I thought about asking how small she thought my mind was, but I let it go. So she was part of a cult led by a paranoiac, or perhaps some escapee from the law who was hiding under the cloak of religious propriety. So what. As long as he didn’t know where to find us, I wanted desperately to sleep. “I’m sure he knows what he’s doing,” I said, trying to keep the note of irony out of my voice.
“If he even knew I was staying in this house, he’d be angry.”
At a loss for anything more intelligent to say in comfort, I mumbled, “Don’t worry, Nina. Brother Raymond gave you Heavenly Father’s blessing tonight, and I’m sure
he
knew what he was doing, too.”
But what had Ray been doing? That entire scene had been alien to me, a glimpse into another world. I was still trying to figure out what channel my mental television had been tuned to.

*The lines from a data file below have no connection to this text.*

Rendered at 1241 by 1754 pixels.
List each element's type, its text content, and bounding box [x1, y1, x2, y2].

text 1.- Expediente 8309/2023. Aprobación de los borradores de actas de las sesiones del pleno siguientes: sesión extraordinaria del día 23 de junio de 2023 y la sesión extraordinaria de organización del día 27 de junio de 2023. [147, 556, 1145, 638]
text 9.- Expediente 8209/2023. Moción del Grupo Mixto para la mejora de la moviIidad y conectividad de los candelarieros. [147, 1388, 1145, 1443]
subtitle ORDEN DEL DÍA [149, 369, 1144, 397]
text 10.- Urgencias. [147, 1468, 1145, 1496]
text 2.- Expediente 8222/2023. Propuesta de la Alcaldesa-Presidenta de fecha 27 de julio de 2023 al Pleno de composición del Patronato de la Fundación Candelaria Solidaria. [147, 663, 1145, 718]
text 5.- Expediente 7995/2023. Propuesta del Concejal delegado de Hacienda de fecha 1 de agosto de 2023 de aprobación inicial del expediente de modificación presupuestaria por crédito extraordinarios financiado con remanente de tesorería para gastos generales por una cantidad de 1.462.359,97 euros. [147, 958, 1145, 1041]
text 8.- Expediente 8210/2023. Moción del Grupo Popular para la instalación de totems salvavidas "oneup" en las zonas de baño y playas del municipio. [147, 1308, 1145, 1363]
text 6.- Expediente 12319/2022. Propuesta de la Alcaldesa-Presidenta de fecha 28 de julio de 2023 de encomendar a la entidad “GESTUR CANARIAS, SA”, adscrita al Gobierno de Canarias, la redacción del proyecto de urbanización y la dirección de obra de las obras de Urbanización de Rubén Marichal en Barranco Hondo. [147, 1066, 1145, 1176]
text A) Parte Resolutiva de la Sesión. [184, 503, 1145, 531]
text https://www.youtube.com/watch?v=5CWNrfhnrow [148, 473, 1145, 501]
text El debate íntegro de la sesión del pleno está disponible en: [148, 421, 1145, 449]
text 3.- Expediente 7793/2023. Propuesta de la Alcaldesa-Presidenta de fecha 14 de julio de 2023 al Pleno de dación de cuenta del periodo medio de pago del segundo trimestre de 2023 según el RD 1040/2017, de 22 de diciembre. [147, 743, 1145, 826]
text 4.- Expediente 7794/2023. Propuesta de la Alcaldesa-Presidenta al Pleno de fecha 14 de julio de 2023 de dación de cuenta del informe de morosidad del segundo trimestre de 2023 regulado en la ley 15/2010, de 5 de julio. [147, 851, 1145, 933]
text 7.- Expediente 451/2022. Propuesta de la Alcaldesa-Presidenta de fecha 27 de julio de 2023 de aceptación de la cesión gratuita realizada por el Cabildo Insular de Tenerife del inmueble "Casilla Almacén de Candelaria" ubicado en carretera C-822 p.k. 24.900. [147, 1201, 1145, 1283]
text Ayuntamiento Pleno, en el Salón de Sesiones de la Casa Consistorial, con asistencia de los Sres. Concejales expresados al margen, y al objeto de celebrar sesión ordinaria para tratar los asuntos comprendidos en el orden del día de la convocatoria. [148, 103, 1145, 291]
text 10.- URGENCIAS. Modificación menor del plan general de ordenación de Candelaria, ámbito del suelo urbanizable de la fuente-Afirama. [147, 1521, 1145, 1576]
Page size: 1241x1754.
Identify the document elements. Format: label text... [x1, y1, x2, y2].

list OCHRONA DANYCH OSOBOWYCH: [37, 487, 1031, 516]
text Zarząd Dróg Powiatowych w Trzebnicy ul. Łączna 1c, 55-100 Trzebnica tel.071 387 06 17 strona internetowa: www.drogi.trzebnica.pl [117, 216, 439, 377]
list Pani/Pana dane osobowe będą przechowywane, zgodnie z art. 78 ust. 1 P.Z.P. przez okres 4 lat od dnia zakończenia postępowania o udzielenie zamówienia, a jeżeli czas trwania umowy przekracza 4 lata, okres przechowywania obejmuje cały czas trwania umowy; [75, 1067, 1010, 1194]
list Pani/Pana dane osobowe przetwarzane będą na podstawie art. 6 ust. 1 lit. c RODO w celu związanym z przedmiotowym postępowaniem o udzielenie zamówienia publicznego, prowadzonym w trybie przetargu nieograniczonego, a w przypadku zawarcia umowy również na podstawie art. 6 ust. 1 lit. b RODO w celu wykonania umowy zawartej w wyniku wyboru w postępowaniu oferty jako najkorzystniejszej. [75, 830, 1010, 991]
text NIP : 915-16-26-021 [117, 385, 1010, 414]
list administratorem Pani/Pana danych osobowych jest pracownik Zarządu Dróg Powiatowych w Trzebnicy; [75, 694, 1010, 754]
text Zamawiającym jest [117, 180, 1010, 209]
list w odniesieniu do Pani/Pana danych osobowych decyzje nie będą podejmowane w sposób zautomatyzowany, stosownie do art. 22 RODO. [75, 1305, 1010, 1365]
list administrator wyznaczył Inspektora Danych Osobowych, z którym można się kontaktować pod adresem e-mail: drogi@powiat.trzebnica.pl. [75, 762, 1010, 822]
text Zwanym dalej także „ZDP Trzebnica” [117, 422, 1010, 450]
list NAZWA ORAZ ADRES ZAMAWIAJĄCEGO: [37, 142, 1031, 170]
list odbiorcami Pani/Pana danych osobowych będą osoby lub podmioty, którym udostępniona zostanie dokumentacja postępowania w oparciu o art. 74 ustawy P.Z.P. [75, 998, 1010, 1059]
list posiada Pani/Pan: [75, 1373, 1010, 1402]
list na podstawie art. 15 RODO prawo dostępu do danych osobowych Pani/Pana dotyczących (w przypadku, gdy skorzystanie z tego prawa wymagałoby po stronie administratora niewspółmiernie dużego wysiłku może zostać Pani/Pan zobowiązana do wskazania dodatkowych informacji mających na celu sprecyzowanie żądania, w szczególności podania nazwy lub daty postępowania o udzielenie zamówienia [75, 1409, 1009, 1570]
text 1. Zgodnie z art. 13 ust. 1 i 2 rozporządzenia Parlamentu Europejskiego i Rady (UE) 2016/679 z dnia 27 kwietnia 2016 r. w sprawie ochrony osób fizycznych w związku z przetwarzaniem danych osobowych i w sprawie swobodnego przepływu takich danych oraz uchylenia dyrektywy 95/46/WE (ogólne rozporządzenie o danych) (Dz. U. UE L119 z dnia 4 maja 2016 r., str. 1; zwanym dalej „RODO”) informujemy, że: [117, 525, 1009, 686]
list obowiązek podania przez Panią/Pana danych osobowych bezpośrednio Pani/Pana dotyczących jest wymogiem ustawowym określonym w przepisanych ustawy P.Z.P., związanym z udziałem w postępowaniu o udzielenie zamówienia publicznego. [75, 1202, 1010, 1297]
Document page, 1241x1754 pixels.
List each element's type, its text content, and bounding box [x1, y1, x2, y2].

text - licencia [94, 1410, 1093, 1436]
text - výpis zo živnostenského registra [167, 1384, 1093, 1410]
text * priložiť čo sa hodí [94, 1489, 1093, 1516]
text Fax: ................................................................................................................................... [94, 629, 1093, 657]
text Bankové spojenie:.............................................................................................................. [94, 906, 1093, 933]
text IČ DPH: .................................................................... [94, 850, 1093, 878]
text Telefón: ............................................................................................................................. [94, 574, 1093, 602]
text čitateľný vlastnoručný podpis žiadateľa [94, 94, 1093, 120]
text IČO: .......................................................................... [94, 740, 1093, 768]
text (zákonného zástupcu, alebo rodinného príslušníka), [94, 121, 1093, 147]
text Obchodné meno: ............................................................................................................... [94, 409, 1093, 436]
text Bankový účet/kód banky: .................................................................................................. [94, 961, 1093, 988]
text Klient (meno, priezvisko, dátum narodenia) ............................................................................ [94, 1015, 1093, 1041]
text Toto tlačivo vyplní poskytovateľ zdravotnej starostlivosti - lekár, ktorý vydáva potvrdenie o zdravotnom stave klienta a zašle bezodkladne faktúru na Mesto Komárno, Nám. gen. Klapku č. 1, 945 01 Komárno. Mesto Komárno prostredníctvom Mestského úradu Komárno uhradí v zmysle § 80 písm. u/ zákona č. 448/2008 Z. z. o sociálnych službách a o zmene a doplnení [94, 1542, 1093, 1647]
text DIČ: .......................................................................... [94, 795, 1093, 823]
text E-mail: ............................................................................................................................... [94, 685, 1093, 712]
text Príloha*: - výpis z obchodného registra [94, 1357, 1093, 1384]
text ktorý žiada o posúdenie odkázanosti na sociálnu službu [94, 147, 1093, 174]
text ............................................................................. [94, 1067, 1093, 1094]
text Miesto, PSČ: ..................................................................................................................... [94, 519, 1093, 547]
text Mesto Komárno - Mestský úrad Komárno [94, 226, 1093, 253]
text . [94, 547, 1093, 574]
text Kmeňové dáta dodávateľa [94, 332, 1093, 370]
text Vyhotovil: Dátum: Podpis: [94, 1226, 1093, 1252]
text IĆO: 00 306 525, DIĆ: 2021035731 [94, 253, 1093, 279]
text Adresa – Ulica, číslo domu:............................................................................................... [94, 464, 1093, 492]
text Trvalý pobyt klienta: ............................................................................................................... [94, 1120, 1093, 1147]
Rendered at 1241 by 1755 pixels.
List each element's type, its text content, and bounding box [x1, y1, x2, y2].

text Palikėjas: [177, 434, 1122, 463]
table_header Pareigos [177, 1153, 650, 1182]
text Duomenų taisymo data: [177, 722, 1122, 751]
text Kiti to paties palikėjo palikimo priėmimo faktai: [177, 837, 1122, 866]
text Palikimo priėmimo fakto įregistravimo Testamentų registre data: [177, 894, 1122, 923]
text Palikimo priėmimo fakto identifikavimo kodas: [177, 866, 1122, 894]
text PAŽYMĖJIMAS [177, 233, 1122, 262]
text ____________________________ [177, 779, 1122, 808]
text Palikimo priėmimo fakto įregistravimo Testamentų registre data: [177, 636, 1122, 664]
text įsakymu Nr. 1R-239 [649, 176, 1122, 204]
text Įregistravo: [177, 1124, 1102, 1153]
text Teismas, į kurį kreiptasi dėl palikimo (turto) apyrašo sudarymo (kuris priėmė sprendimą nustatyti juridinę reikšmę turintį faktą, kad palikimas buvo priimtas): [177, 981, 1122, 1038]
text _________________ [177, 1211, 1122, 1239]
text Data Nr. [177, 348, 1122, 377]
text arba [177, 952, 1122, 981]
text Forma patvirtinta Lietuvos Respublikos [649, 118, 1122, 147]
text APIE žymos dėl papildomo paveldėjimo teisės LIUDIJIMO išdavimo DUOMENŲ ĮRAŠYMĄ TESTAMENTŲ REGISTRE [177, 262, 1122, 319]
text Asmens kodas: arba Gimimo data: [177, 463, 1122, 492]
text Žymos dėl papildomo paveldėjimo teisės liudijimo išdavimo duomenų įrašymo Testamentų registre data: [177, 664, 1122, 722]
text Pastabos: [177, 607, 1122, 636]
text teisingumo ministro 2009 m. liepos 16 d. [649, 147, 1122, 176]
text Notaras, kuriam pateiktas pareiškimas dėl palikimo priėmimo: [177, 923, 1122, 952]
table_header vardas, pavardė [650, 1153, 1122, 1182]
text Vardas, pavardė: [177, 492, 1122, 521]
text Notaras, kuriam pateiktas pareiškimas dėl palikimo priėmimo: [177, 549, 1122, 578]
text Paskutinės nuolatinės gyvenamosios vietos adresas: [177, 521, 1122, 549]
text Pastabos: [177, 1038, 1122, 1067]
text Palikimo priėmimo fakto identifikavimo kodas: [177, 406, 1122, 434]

I heard sobbing. Nina had the waterworks running again. I lay in the dark, listening, wondering when I could hope to greet the oblivion of sleep again. I folded my hands on the counterpane, resigning myself to the likelihood that my brief snooze on the couch before dinner and the two or three hours of sleep I’d gotten before Nina went swimming might be it for the night. I stared balefully at the illuminated dial of the bedside clock. It was almost four. After Ava had left, I’d listened to Nina sob for two hours, and now this. Girl talk, panic, and more sobs. Ray was right: Nina didn’t come from a background anything like mine. “What about George?” I asked. “How would George have liked you to handle this time of stress?”